Woodstock is the owner of two vacant lots located at 1630 and 1632 Bainbridge Street, Philadelphia, Pennsylvania. These lots are in an area zoned R-10 Residential District. In June of 2005, Woodstock filed two separate applications with the City of Philadelphia's Department of Licenses and Inspections (the Department) seeking to construct a three-story, single family dwelling on each respective lot.[1] However, the Department issued notices of refusal with respect to each permit application as a result of the failure of each dwelling to contain a "roofed over [front entry] porch" with "usable space underneath" and to meet certain open area requirements. (R.R. at 27a, 29a). Woodstock appealed to the Board again seeking a dimensional variance with respect to each lot. The Board conducted a hearing on August 17, 2005.[2]

*27 At this hearing, the parties and the Board initially agreed that the issue concerning the front entry porch was not an issue but rather was the result of a labeling/clerical error on the design plans. Hence, the matter proceeded solely on the issue of open area. The Philadelphia Zoning Code requires a minimum open area of 30% for lots in an area zoned R-10. The plans submitted by Woodstock only provided for an open area of approximately 19%. Following the hearing, the Board granted Woodstock a variance with respect to each lot. The Board concluded that Woodstock had presented evidence sufficient to meet the criteria necessary for a variance. Spahn thereafter filed separate appeals with the trial court. The trial court consolidated the appeals for purposes of disposition.

As these appeals were pending, Woodstock filed a motion to quash the same, alleging that Spahn was not an "aggrieved person" having standing to appeal the Board's decision. More specifically, Woodstock alleged that the General Assembly's addition of Section 17.1 of the First Class City Home Rule Act (Act)[3] on November 30, 2004, eliminated the general standing granted to any taxpayer under Section 14-1807 of the Code to appeal a decision of the Board.[4] Section 17.1 of the Act provides as follows:

In addition to any aggrieved person, the governing body vested with legislative powers under any charter adopted pursuant to this act shall have standing to appeal any decision of a zoning hearing board or other board or commission created to regulate development within the city. As used in this section, the term `aggrieved person' does not include taxpayers of the city that are not detrimentally harmed by the decision of the zoning hearing board or other board or commission created to regulate development.

---*---

- STATED PROBLEM 1
Using the zoning appeal excerpt, mark each statement yes or no, and support each verdict with the deciding words from the text, quoted exactly.
(a) The two lots are in an area zoned R-10 Residential District.
(b) The Board held its hearing in June of 2005.
(c) Woodstock's plans met the minimum open area required for R-10 lots.
- STATED PROBLEM 2
Answer these questions from the zoning appeal excerpt.
(a) On which street are Woodstock's two vacant lots located?
(b) What did the trial court do with Spahn's appeals?
(c) On what date did the General Assembly add Section 17.1 of the First Class City Home Rule Act?
- STATED PROBLEM 3
Pick up the zoning appeal excerpt right after the quoted text of Section 17.1 and write the passage that comes next.

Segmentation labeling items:
---*---

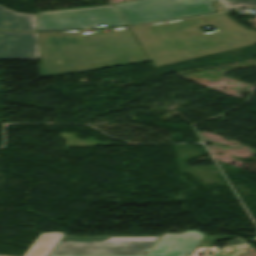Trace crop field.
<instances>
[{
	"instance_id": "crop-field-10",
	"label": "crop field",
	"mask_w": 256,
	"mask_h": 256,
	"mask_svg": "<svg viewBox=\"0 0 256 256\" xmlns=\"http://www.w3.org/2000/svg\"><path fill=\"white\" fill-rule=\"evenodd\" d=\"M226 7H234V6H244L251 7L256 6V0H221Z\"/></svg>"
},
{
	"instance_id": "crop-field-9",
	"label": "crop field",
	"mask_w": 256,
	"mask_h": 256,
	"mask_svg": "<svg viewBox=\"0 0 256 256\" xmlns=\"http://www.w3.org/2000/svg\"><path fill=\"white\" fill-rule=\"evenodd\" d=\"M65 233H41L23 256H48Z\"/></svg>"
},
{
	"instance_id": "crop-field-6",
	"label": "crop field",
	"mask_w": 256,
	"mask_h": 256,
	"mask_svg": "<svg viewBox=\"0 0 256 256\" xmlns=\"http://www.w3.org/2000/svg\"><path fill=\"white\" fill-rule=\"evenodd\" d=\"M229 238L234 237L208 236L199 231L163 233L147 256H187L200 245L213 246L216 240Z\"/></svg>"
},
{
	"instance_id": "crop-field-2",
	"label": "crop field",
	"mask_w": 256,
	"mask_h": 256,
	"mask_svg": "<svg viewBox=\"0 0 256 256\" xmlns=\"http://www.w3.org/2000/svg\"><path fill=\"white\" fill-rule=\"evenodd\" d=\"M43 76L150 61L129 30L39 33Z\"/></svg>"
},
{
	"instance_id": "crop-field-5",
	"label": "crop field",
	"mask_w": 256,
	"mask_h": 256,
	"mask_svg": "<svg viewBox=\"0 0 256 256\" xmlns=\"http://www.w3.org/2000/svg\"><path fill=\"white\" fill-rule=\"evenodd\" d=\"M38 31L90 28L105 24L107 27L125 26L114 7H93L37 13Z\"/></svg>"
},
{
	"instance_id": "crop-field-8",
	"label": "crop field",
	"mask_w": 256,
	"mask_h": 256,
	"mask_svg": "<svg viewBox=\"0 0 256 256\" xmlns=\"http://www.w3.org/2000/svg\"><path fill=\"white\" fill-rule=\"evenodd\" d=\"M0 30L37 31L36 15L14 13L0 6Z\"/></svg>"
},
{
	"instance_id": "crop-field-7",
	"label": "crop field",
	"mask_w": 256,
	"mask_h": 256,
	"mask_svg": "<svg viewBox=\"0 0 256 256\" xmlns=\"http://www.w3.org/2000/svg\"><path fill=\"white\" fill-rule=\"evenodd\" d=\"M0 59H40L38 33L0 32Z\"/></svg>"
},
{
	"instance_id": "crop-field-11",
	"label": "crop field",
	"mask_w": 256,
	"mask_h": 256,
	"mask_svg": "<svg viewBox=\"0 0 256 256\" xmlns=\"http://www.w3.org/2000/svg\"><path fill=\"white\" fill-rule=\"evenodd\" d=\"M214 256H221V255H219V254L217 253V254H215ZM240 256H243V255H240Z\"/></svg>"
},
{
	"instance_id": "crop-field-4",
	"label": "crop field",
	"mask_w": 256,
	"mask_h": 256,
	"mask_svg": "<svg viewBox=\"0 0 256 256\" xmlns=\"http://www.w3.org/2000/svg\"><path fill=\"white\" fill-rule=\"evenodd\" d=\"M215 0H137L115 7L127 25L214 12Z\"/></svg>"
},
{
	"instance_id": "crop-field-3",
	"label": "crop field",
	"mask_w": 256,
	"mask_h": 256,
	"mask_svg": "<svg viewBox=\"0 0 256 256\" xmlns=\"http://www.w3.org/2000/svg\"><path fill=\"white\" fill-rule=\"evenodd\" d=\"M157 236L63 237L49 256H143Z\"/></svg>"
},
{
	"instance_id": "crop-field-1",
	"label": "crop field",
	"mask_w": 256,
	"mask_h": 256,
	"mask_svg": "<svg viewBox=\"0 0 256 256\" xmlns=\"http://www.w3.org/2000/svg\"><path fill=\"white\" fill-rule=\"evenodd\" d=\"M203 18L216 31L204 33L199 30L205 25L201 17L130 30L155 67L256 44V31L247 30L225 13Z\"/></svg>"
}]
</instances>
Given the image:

---*---

- RESULT 1
(a) Yes: "These lots are in an area zoned R-10 Residential District."
(b) No: "The Board conducted a hearing on August 17, 2005."
(c) No: "The plans submitted by Woodstock only provided for an open area of approximately 19%."

- RESULT 2
(a) Bainbridge Street (1630 and 1632 Bainbridge Street, Philadelphia)
(b) It consolidated them for purposes of disposition.
(c) November 30, 2004

- RESULT 3
The trial court agreed with Woodstock, concluding that Section 14-1807(1) of the Philadelphia Zoning Code was subordinate to the General Assembly's enactment of Section 17.1 of the Act. Hence, the trial court indicated that citizens of Philadelphia are no longer afforded standing to protest Board decisions merely based upon their status as taxpayers. As Spahn failed to present evidence establishing himself as an aggrieved party, the trial court further concluded that he did not have standing to prosecute the appeals. The trial court proceeded to quash Spahn's consolidated appeal. Spahn thereafter filed separate notices of appeal with the trial court.[5]

On appeal,[6] Spahn first argues that the trial court erred as a matter of law in concluding that general taxpayer *28 standing was eliminated by Section 17.1 of the Act and thereby quashing his appeal.[7] We disagree.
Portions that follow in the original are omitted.